Approximate uniformity before 1936 was maintained by the Commission’s use of 13 (4) orders to bring intrastate fares into line with interstate fares. The Commission found it more convenient later to secure state adoption of its rates by cooperation through agreement. See Sharfman, The Interstate Commerce Commission II, pp. 287-344,

 “It is further ordered, That the order of January 21, 1942, in Ex parte No. 148, be, and it is hereby, further modified so as to authorize the aforesaid petitioners to apply the increase of 10 per cent approved *526in said order to a basic coach fare of 2 cents per mile on the lines of said petitioners, subject to the rule for the disposition of fractions as modified by order of July 6, 1942, in said proceeding, and that in all other respects said order of January 21, 1942, shall remain in full force and effect.”

 The portion of the order referred to reads as follows:
“It appearing . . . that the proper authorities of all States have been notified of this proceeding, and similar application has been or will be made to the regulatory authority of the respective States for permission to increase similarly petitioners’ intrastate rates, fares, and charges;

“It is ordered, That the increased passenger fares as proposed by the said petitioners be, and they are hereby, approved . . .”

 There were certain specified exceptions. 214 I. C. C. at 244.

 The national investigation, Ex parte No. 148, has also been reopened and reexamined as late as December 12, 1944, but the passenger rates were left unchanged. 259 I. C. C. 159. This report discussed intermediate reexaminations of the national passenger rate structure.

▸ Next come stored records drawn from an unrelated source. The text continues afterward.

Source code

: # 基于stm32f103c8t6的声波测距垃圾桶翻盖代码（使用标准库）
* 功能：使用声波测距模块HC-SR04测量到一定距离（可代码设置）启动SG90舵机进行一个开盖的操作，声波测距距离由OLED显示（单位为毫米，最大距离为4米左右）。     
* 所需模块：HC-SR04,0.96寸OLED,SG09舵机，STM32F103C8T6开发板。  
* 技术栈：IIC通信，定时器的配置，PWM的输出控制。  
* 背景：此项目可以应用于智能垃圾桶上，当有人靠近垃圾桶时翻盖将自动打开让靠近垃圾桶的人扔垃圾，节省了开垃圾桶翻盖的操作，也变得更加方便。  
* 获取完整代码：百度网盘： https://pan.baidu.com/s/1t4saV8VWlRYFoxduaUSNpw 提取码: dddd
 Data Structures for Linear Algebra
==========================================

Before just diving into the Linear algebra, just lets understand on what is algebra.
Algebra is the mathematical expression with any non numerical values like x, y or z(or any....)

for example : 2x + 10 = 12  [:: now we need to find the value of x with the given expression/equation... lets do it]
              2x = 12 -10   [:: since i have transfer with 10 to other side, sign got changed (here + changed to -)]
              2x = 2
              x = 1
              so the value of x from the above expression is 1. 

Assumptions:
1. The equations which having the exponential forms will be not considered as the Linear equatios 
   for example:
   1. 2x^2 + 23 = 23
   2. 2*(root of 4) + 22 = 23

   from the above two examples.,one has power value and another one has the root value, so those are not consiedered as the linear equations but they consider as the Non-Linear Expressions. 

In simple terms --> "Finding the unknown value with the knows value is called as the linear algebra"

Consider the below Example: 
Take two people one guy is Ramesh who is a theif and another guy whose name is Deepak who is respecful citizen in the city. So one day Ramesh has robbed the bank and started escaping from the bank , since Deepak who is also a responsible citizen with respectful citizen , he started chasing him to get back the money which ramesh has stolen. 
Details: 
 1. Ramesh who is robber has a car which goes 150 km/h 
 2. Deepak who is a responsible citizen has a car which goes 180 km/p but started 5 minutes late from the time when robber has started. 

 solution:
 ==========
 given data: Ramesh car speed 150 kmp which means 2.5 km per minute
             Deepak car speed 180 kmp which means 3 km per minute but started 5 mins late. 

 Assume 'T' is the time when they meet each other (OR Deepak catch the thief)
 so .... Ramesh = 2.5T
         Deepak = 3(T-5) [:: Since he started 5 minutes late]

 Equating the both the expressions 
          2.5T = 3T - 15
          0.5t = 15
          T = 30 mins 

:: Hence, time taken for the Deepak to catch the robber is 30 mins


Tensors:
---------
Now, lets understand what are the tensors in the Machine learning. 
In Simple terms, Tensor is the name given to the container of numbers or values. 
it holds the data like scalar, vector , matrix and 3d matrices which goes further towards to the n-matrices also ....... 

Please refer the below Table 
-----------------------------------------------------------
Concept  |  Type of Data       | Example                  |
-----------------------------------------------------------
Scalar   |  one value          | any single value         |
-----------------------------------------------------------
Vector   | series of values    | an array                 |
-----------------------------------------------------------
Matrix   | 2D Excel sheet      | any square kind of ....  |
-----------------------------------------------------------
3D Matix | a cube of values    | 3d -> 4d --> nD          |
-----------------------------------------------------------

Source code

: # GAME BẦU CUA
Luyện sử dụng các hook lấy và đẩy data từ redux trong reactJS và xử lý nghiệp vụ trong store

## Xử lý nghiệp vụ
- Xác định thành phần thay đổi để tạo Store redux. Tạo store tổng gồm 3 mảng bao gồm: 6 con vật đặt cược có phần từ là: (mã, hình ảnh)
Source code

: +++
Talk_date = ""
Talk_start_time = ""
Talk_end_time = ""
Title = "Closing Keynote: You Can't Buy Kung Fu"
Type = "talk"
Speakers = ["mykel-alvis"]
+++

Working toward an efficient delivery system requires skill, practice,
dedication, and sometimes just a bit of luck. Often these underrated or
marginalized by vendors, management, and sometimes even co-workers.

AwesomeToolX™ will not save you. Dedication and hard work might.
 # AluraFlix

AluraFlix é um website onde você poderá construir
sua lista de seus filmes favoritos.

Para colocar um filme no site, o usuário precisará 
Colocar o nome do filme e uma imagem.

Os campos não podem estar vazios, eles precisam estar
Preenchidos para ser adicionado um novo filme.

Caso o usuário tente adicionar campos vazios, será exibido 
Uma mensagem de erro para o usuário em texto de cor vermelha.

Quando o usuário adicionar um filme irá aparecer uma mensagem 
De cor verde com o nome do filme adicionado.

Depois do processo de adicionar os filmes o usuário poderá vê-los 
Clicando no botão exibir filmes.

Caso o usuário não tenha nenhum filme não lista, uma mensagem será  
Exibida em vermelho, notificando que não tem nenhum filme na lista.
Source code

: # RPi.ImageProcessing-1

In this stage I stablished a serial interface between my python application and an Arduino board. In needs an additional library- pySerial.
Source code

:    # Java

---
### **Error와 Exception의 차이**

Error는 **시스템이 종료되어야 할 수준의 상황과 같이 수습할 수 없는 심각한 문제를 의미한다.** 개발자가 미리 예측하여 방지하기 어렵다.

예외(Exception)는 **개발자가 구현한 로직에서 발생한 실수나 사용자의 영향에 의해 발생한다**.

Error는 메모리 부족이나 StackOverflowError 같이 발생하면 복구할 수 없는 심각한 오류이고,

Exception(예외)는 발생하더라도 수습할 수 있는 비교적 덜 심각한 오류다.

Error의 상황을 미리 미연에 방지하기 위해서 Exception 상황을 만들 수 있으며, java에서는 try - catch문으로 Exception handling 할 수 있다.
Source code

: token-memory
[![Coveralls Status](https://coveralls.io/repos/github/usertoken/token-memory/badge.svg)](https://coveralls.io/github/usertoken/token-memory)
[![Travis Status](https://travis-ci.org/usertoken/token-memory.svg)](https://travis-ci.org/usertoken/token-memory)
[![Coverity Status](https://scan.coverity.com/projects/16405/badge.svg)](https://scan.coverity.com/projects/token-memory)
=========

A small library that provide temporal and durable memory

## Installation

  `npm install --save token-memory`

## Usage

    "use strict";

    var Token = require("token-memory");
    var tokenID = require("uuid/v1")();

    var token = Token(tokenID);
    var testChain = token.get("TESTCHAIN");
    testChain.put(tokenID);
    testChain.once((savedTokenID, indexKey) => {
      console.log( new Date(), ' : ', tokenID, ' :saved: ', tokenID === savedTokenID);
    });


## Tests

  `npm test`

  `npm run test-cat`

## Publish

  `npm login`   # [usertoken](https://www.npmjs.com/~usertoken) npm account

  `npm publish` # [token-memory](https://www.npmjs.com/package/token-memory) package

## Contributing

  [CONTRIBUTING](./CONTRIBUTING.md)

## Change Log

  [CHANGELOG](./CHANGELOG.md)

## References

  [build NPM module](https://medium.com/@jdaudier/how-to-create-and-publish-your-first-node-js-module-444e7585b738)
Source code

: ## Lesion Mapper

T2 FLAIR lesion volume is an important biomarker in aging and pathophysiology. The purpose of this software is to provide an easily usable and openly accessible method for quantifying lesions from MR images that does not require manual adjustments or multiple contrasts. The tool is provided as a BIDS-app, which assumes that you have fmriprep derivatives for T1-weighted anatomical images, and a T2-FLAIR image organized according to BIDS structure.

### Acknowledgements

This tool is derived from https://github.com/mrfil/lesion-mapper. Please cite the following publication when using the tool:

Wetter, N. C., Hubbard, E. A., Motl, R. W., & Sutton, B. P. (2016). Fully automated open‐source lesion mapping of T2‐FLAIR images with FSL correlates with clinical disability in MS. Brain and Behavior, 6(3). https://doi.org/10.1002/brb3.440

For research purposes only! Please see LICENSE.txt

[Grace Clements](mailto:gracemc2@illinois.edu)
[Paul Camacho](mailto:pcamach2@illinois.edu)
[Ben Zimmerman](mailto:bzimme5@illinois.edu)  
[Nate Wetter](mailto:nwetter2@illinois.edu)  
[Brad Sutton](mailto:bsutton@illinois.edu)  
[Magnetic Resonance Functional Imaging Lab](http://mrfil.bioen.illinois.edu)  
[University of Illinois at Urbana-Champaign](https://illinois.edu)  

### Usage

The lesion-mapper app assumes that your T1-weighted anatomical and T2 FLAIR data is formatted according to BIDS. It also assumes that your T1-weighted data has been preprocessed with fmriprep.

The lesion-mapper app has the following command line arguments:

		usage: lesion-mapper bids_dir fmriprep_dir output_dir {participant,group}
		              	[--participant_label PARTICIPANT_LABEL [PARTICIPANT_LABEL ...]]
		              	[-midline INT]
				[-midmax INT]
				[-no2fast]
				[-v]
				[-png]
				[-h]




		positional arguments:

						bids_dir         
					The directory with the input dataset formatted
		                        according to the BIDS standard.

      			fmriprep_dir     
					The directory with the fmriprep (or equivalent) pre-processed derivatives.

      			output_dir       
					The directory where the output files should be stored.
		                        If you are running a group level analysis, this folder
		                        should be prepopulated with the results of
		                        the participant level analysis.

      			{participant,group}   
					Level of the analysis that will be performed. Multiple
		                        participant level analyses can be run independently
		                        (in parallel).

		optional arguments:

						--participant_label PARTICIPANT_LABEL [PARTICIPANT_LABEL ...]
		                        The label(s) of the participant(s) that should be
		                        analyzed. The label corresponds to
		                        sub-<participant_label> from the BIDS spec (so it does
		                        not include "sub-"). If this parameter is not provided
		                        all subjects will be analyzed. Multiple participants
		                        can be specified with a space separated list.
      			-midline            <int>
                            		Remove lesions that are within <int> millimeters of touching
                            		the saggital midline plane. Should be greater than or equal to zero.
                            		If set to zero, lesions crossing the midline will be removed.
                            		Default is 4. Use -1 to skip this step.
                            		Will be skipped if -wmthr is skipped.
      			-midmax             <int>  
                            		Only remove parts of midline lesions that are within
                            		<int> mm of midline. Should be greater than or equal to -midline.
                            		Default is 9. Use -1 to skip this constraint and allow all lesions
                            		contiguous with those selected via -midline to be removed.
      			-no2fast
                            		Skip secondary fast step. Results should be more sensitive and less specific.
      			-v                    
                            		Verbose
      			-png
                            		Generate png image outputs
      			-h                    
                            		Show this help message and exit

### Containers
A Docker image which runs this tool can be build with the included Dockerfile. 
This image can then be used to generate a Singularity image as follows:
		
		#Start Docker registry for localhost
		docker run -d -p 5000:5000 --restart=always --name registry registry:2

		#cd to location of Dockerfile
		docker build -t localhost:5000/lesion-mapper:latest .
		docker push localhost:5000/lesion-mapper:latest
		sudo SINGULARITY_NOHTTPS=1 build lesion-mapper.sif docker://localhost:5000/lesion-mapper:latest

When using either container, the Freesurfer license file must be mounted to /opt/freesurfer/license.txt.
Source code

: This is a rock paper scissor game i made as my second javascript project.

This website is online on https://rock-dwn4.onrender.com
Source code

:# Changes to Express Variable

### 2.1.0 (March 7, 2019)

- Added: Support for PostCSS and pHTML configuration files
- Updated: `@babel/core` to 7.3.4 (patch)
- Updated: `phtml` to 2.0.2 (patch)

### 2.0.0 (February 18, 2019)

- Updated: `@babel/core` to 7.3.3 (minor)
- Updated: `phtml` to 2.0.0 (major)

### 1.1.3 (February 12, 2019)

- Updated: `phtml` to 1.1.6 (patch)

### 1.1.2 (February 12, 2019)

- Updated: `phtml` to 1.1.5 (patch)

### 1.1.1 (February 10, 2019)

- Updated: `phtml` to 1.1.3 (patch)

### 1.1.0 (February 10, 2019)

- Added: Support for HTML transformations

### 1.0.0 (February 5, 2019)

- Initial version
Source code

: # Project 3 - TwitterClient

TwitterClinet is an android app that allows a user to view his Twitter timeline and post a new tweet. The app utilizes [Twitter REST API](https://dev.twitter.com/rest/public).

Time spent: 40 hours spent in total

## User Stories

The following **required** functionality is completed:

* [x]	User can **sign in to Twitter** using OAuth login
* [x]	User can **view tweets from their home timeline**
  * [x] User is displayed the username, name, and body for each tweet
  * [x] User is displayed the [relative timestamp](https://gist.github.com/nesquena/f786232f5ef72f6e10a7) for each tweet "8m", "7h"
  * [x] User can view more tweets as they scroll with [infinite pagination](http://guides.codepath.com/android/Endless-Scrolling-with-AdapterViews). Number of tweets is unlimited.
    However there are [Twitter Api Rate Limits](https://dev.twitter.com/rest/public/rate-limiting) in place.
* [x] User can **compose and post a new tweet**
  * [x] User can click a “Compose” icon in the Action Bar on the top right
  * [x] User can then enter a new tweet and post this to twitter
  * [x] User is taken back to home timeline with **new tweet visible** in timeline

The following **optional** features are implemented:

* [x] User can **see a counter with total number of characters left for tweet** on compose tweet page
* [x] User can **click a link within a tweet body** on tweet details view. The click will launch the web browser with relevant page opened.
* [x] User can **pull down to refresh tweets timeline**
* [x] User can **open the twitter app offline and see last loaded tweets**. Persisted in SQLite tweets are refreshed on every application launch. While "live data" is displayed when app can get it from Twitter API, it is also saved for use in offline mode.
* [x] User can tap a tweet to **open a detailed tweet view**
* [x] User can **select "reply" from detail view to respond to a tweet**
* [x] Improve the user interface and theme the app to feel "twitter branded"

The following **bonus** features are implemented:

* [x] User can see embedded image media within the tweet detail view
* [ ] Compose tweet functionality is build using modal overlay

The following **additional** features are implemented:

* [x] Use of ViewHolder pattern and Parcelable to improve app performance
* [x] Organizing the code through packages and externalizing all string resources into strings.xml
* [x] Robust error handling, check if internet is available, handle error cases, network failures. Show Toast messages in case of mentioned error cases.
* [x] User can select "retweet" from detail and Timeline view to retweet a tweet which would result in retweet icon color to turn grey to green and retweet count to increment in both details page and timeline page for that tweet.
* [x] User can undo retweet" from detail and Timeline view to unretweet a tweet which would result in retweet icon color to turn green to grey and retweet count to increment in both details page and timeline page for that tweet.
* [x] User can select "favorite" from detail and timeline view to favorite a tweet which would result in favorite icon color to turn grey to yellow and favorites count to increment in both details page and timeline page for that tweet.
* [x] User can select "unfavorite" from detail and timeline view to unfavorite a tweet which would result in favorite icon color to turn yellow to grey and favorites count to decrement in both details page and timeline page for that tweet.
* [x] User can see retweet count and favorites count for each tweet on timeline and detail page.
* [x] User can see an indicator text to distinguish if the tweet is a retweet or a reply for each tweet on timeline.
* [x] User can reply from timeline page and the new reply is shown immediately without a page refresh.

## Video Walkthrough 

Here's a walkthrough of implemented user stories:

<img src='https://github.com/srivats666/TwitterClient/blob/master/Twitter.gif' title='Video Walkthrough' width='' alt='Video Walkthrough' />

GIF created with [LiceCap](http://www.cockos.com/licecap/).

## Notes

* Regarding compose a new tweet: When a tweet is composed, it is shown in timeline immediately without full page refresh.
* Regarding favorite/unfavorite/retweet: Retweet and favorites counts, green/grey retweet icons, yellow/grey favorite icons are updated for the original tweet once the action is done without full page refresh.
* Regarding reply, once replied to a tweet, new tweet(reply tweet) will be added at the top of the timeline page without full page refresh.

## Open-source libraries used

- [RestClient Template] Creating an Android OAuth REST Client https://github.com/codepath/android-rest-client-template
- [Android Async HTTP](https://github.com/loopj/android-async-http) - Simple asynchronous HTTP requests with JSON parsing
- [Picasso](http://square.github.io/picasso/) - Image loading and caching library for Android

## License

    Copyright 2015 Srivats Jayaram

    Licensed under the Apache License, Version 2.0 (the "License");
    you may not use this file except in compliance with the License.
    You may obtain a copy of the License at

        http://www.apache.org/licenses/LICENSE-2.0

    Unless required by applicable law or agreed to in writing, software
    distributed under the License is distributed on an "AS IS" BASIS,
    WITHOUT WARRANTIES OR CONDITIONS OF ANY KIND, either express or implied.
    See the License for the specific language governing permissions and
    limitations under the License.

 Alabama Intrastate Fares, 2581. C. C. 133, 154-55, Finding 5:
“Respondents’ revenues under the lower intrastate fares are less by at least $725,000 per annum in Alabama, $500,000 in Kentucky, $525,000 in North Carolina, and $525,000 in Tennessee than they would be if those fares were increased to the level of the corresponding interstate fares, and traffic moving under these lower intrastate fares is not contributing its fair share of the revenues required to enable respondents to render adequate and efficient transportation service.”